TEXTO FUENTE:
* * *

La miseria del atlantismo

La miseria del atlantismo. Santiago Mondejar

Habida cuenta de que el mayor consumidor de productos negrolegendarios parece ser, con diferencia, el público español, no debería extrañar que la célebre boutade de Arturo Pérez-Reverte —según la cual los españoles nos habríamos equivocado de Dios en Trento— se haya convertido rápidamente en poco menos que un dogma de fe en determinados círculos, de esos a los que Roger Scruton bautizó como oikófobos (que repudian la propia herencia y el hogar)¹.

Así y todo, no deja de sorprender la mezcla de desidia intelectual y credulidad que demuestran quienes asumen sin más la afirmación del novelista y académico de que en Trento, España eligió un Dios autoritario y retrógrado en lugar de uno progresista como los del norte de Europa, y que esta elección nos instaló en la sumisión, el atraso, el analfabetismo y la represión.

Porque lo cierto es que mientras que en Holanda e Inglaterra proliferaban los técnicos, los financieros y los mercaderes, España tuvo en su época dorada (i.e. después de 1492) un notorio número de académicos, gracias a la eclosión de universidades y colegios mayores entre los siglos XV y XVI, que produjo un desarrollo notable de las teorías del derecho internacional y el mercantil, por no mencionar los trabajos seminales de disputación metafísica, uno de los pilares del auge cultural del Siglo de Oro que sembró Europa de imitadores de la literatura española, como Moliere².

Como agudamente señaló Miguel de Unamuno, “es inútil darle vueltas, nuestro don es ante todo un don literario, y todo aquí, incluso la filosofía, se convierte en literatura… y si alguna metafísica española tenemos es la mística… ¿es esto malo, es bueno? por ahora no lo decido, sólo digo que es así. … y como hay y debe haber una diferenciación del trabajo espiritual así como del corporal, tanto en los pueblos como en los individuos, a nosotros nos ha tocado esta tarea”³.

* * *

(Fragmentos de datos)
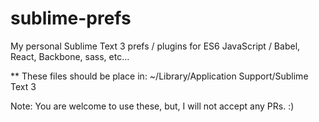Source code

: # sublime-prefs
My personal Sublime Text 3 prefs / plugins for ES6 JavaScript / Babel, React, Backbone, sass, etc...

** These files should be place in: ~/Library/Application Support/Sublime Text 3

Note: You are welcome to use these, but, I will not accept any PRs.  :)
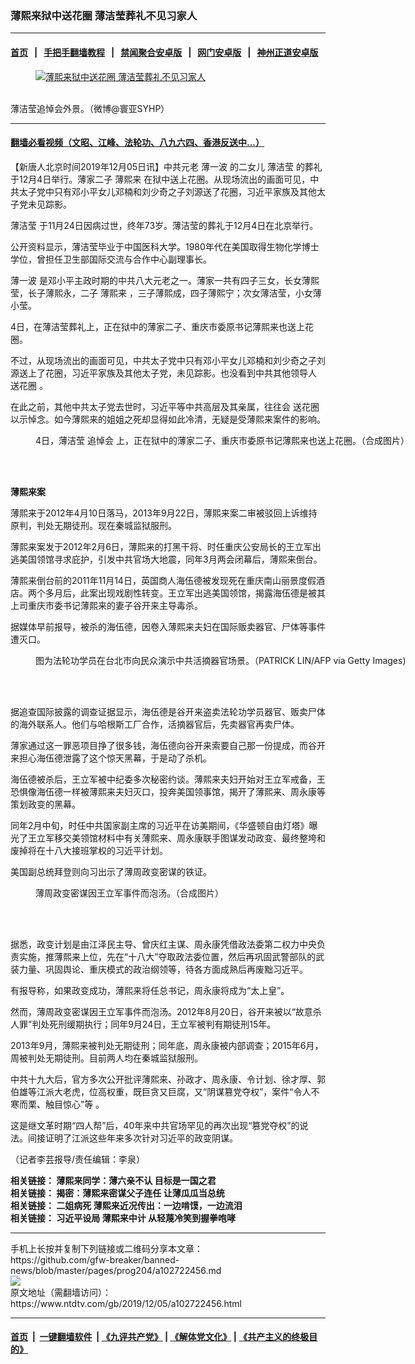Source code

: ### 薄熙来狱中送花圈 薄洁莹葬礼不见习家人
------------------------

#### [首页](https://github.com/gfw-breaker/banned-news/blob/master/README.md) &nbsp;&nbsp;|&nbsp;&nbsp; [手把手翻墙教程](https://github.com/gfw-breaker/guides/wiki) &nbsp;&nbsp;|&nbsp;&nbsp; [禁闻聚合安卓版](https://github.com/gfw-breaker/bn-android) &nbsp;&nbsp;|&nbsp;&nbsp; [网门安卓版](https://github.com/oGate2/oGate) &nbsp;&nbsp;|&nbsp;&nbsp; [神州正道安卓版](https://github.com/SzzdOgate/update) 



<div><div class="featured_image">
 <a href="https://i.ntdtv.com/assets/uploads/2019/12/122.jpg" target="_blank">
  <figure>
   <img alt="薄熙来狱中送花圈 薄洁莹葬礼不见习家人" src="https://i.ntdtv.com/assets/uploads/2019/12/122-800x450.jpg"/>
  </figure><br/>
 </a>
 <span class="caption">
  薄洁莹追悼会外景。（微博@寰亚SYHP）
 </span>
</div>
</div><hr/>

#### [翻墙必看视频（文昭、江峰、法轮功、八九六四、香港反送中...）](https://github.com/gfw-breaker/banned-news/blob/master/pages/links.md)

<div><div class="post_content" itemprop="articleBody">
 <p>
  【新唐人北京时间2019年12月05日讯】中共元老
  <ok href="https://www.ntdtv.com/gb/薄一波.htm">
   薄一波
  </ok>
  的二女儿
  <ok href="https://www.ntdtv.com/gb/薄洁莹.htm">
   薄洁莹
  </ok>
  的葬礼于12月4日举行。薄家二子
  <ok href="https://www.ntdtv.com/gb/薄熙来.htm">
   薄熙来
  </ok>
  在狱中送上花圈。从现场流出的画面可见，中共太子党中只有邓小平女儿邓楠和刘少奇之子刘源送了花圈，习近平家族及其他太子党未见踪影。
 </p>
 <p>
  <ok href="https://www.ntdtv.com/gb/薄洁莹.htm">
   薄洁莹
  </ok>
  于11月24日因病过世，终年73岁。薄洁莹的葬礼于12月4日在北京举行。
 </p>
 <p>
  公开资料显示，薄洁莹毕业于中国医科大学。1980年代在美国取得生物化学博士学位，曾担任卫生部国际交流与合作中心副理事长。
 </p>
 <p>
  <ok href="https://www.ntdtv.com/gb/薄一波.htm">
   薄一波
  </ok>
  是邓小平主政时期的中共八大元老之一。薄家一共有四子三女，长女薄熙莹，长子薄熙永，二子
  <ok href="https://www.ntdtv.com/gb/薄熙来.htm">
   薄熙来
  </ok>
  ，三子薄熙成，四子薄熙宁；次女薄洁莹，小女薄小莹。
 </p>
 <p>
  4日，在薄洁莹葬礼上，正在狱中的薄家二子、重庆市委原书记薄熙来也送上花圈。
 </p>
 <p>
  不过，从现场流出的画面可见，中共太子党中只有邓小平女儿邓楠和刘少奇之子刘源送上了花圈，习近平家族及其他太子党，未见踪影。也没看到中共其他领导人
  <ok href="https://www.ntdtv.com/gb/送花圈.htm">
   送花圈
  </ok>
  。
 </p>
 <p>
  在此之前，其他中共太子党去世时，习近平等中共高层及其亲属，往往会
  <ok href="https://www.ntdtv.com/gb/送花圈.htm">
   送花圈
  </ok>
  以示悼念。如今薄熙来的姐姐之死却显得如此冷清，无疑是受薄熙来案件的影响。
 </p>
 <figure class="wp-caption alignnone" id="attachment_102722463" style="width: 600px">
  <ok href="https://i.ntdtv.com/assets/uploads/2019/12/b406e2fb880c5fecbbfe7e71d6efc5bc.jpg">
   <img alt="" class="size-medium wp-image-102722463" src="https://i.ntdtv.com/assets/uploads/2019/12/b406e2fb880c5fecbbfe7e71d6efc5bc-600x225.jpg"/>
  </ok>
  <br/><figcaption class="wp-caption-text">
   4日，薄洁莹
   <ok href="https://www.ntdtv.com/gb/追悼会.htm">
    追悼会
   </ok>
   上，正在狱中的薄家二子、重庆市委原书记薄熙来也送上花圈。（合成图片）
  </figcaption><br/>
 </figure><br/>
 <p>
  <strong>
   薄熙来案
  </strong>
 </p>
 <p>
  薄熙来于2012年4月10日落马，2013年9月22日，薄熙来案二审被驳回上诉维持原判，判处无期徒刑。现在秦城监狱服刑。
 </p>
 <p>
  薄熙来案发于2012年2月6日，薄熙来的打黑干将、时任重庆公安局长的王立军出逃美国领馆寻求庇护，引发中共官场大地震，同年3月两会闭幕后，薄熙来倒台。
 </p>
 <p>
  薄熙来倒台前的2011年11月14日，英国商人海伍德被发现死在重庆南山丽景度假酒店。两个多月后，此案出现戏剧性转变。王立军出逃美国领馆，揭露海伍德是被其上司重庆市委书记薄熙来的妻子谷开来主导毒杀。
 </p>
 <p>
  据媒体早前报导，被杀的海伍德，因卷入薄熙来夫妇在国际贩卖器官、尸体等事件遭灭口。
 </p>
 <figure class="wp-caption alignnone" id="attachment_102721587" style="width: 600px">
  <ok href="https://i.ntdtv.com/assets/uploads/2019/12/GettyImages-57403014.jpg">
   <img alt="" class="size-medium wp-image-102721587" src="https://i.ntdtv.com/assets/uploads/2019/12/GettyImages-57403014-600x384.jpg"/>
  </ok>
  <br/><figcaption class="wp-caption-text">
   图为法轮功学员在台北市向民众演示中共活摘器官场景。（PATRICK LIN/AFP via Getty Images)
  </figcaption><br/>
 </figure><br/>
 <p>
  据追查国际披露的调查证据显示，海伍德是谷开来盗卖法轮功学员器官、贩卖尸体的海外联系人。他们与哈根斯工厂合作，活摘器官后，先卖器官再卖尸体。
 </p>
 <p>
  薄家通过这一罪恶项目挣了很多钱，海伍德向谷开来索要自己那一份提成，而谷开来担心海伍德泄露了这个惊天黑幕，于是动了杀机。
 </p>
 <p>
  海伍德被杀后，王立军被中纪委多次秘密约谈。薄熙来夫妇开始对王立军戒备，王恐惧像海伍德一样被薄熙来夫妇灭口，投奔美国领事馆，揭开了薄熙来、周永康等策划政变的黑幕。
 </p>
 <p>
  同年2月中旬，时任中共国家副主席的习近平在访美期间，《华盛顿自由灯塔》曝光了王立军移交美领馆材料中有关薄熙来、周永康联手图谋发动政变、最终整垮和废掉将在十八大接班掌权的习近平计划。
 </p>
 <p>
  美国副总统拜登则向习出示了薄周政变密谋的铁证。
 </p>
 <figure class="wp-caption alignnone" id="attachment_102690172" style="width: 600px">
  <ok href="https://i.ntdtv.com/assets/uploads/2019/10/p8675961a101904497.jpg">
   <img alt="" class="size-medium wp-image-102690172" src="https://i.ntdtv.com/assets/uploads/2019/10/p8675961a101904497-600x337.jpg"/>
  </ok>
  <br/><figcaption class="wp-caption-text">
   薄周政变密谋因王立军事件而泡汤。（合成图片）
  </figcaption><br/>
 </figure><br/>
 <p>
  据悉，政变计划是由江泽民主导、曾庆红主谋、周永康凭借政法委第二权力中央负责实施，推薄熙来上位，先在“十八大”夺取政法委位置，然后再巩固武警部队的武装力量、巩固舆论、重庆模式的政治纲领等，待各方面成熟后再废黜习近平。
 </p>
 <p>
  有报导称，如果政变成功，薄熙来将任总书记，周永康将成为“太上皇”。
 </p>
 <p>
  然而，薄周政变密谋因王立军事件而泡汤。2012年8月20日，谷开来被以“故意杀人罪”判处死刑缓期执行；同年9月24日，王立军被判有期徒刑15年。
 </p>
 <p>
  2013年9月，薄熙来被判处无期徒刑；同年底，周永康被内部调查；2015年6月，周被判处无期徒刑。目前两人均在秦城监狱服刑。
 </p>
 <p>
  中共十九大后，官方多次公开批评薄熙来、孙政才、周永康、令计划、徐才厚、郭伯雄等江派大老虎，位高权重，既巨贪又巨腐，又“阴谋篡党夺权”，案件“令人不寒而栗、触目惊心”等 。
 </p>
 <p>
  这是继文革时期“四人帮”后，40年来中共官场罕见的再次出现“篡党夺权”的说法。间接证明了江派这些年来多次针对习近平的政变阴谋。
 </p>
 <p>
  （记者李芸报导/责任编辑：李泉）
 </p>
 <p>
  <strong>
   相关链接：
   <ok href="https://www.ntdtv.com/gb/2019/09/12/a102663073.html" rel="noopener" target="_blank">
    薄熙来同学：薄六亲不认 目标是一国之君
   </ok>
  </strong>
  <br/>
  <strong>
   相关链接：
   <ok href="https://www.ntdtv.com/gb/2019/03/07/a102527135.html" rel="noopener" target="_blank">
    揭密：薄熙来密谋父子连任 让薄瓜瓜当总统
   </ok>
  </strong>
  <br/>
  <strong>
   相关链接：
   <ok href="https://www.ntdtv.com/gb/2019/12/01/a102719606.html" rel="noopener" target="_blank">
    二姐病死 薄熙来近况传出：一边啃馍，一边流泪
   </ok>
  </strong>
  <br/>
  <strong>
   相关链接：
   <ok href="https://www.ntdtv.com/gb/2019/02/08/a102507343.html" rel="noopener" target="_blank">
    习近平设局 薄熙来中计 从轻蔑冷笑到握拳咆哮
   </ok>
  </strong>
 </p>
 <div class="single_ad">
 </div>
</div>
</div>
<hr/>
手机上长按并复制下列链接或二维码分享本文章：<br/>
https://github.com/gfw-breaker/banned-news/blob/master/pages/prog204/a102722456.md <br/>
<a href='https://github.com/gfw-breaker/banned-news/blob/master/pages/prog204/a102722456.md'><img src='https://github.com/gfw-breaker/banned-news/blob/master/pages/prog204/a102722456.md.png'/></a> <br/>
原文地址（需翻墙访问）：https://www.ntdtv.com/gb/2019/12/05/a102722456.html


------------------------
#### [首页](https://github.com/gfw-breaker/banned-news/blob/master/README.md) &nbsp;|&nbsp; [一键翻墙软件](https://github.com/gfw-breaker/nogfw/blob/master/README.md) &nbsp;| [《九评共产党》](https://github.com/gfw-breaker/9ping.md/blob/master/README.md#九评之一评共产党是什么) | [《解体党文化》](https://github.com/gfw-breaker/jtdwh.md/blob/master/README.md) | [《共产主义的终极目的》](https://github.com/gfw-breaker/gczydzjmd.md/blob/master/README.md)


<img src='http://gfw-breaker.win/banned-news/pages/prog204/a102722456.md' width='0px' height='0px'/>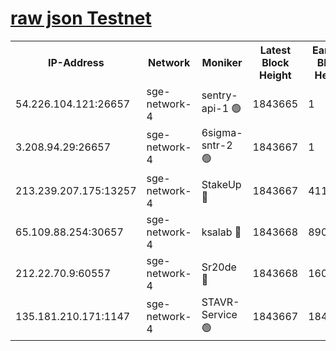 
[raw json Testnet](https://rpc-check.sget.stavr.tech/sget/rpc-sget-result.json)
=


<table><tr><th>IP-Address</th><th>Network</th><th>Moniker</th><th>Latest Block Height</th><th>Earliest Block Height</th><th>Catching Up</th><th>Tx Index</th><th>Voting Power</th><th>Scan Time</th></tr><tr><td>54.226.104.121:26657</td><td>sge-network-4</td><td>sentry-api-1 🟢</td><td>1843665</td><td>1</td><td>False</td><td>on</td><td>0</td><td>2024-03-03T22:00:44.125720016UTC</td></tr><tr><td>3.208.94.29:26657</td><td>sge-network-4</td><td>6sigma-sntr-2 🟢</td><td>1843667</td><td>1</td><td>False</td><td>on</td><td>0</td><td>2024-03-03T22:00:53.485619021UTC</td></tr><tr><td>213.239.207.175:13257</td><td>sge-network-4</td><td>StakeUp 🔴</td><td>1843667</td><td>411001</td><td>False</td><td>off</td><td>100</td><td>2024-03-03T22:00:52.552825242UTC</td></tr><tr><td>65.109.88.254:30657</td><td>sge-network-4</td><td>ksalab 🔴</td><td>1843668</td><td>890001</td><td>False</td><td>off</td><td>2730</td><td>2024-03-03T22:00:57.849527514UTC</td></tr><tr><td>212.22.70.9:60557</td><td>sge-network-4</td><td>Sr20de 🔴</td><td>1843668</td><td>1608978</td><td>False</td><td>on</td><td>104</td><td>2024-03-03T22:01:00.273784070UTC</td></tr><tr><td>135.181.210.171:1147</td><td>sge-network-4</td><td>STAVR-Service 🟢</td><td>1843667</td><td>1842001</td><td>False</td><td>on</td><td>0</td><td>2024-03-03T22:00:52.879739822UTC</td></tr></table>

* * *

CON LA INFORMACIÓN:
A) Transcribe del texto sobre el atlantismo el fragmento que empieza en "Habida cuenta de" y termina en "y el hogar)¹.".
B) Según el texto sobre el atlantismo, ¿qué nombre dio Roger Scruton a quienes repudian la propia herencia y el hogar?

RESPUESTAS POR PUNTO:
A)
Habida cuenta de que el mayor consumidor de productos negrolegendarios parece ser, con diferencia, el público español, no debería extrañar que la célebre boutade de Arturo Pérez-Reverte —según la cual los españoles nos habríamos equivocado de Dios en Trento— se haya convertido rápidamente en poco menos que un dogma de fe en determinados círculos, de esos a los que Roger Scruton bautizó como oikófobos (que repudian la propia herencia y el hogar)¹.

B) Oikófobos.